• _Exercise directions_:
Transcribe every entry word for word, leaving out all images.
--------------------
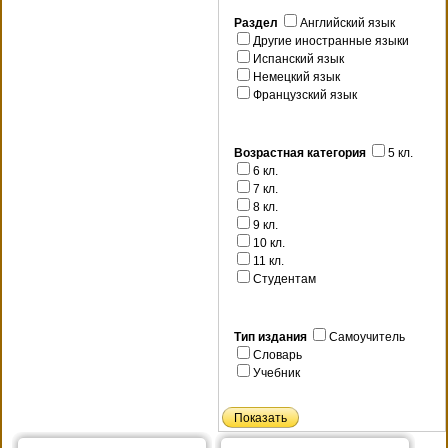
Раздел
Английский язык
Другие иностранные языки
Испанский язык
Немецкий язык
Французский язык
Возрастная категория
5 кл.
6 кл.
7 кл.
8 кл.
9 кл.
10 кл.
11 кл.
Студентам
Тип издания
Самоучитель
Словарь
Учебник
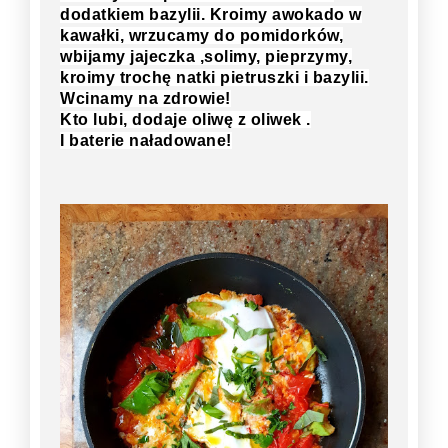
dodatkiem bazylii. Kroimy awokado w
kawałki, wrzucamy do pomidorków,
wbijamy jajeczka ,solimy, pieprzymy,
kroimy trochę natki pietruszki i bazylii.
Wcinamy na zdrowie!
Kto lubi, dodaje oliwę z oliwek .
I baterie naładowane!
--------------------
• _Response area_:
Раздел
Английский язык
Другие иностранные языки
Испанский язык
Немецкий язык
Французский язык
Возрастная категория
5 кл.
6 кл.
7 кл.
8 кл.
9 кл.
10 кл.
11 кл.
Студентам
Тип издания
Самоучитель
Словарь
Учебник
dodatkiem bazylii. Kroimy awokado w
kawałki, wrzucamy do pomidorków,
wbijamy jajeczka ,solimy, pieprzymy,
kroimy trochę natki pietruszki i bazylii.
Wcinamy na zdrowie!
Kto lubi, dodaje oliwę z oliwek .
I baterie naładowane!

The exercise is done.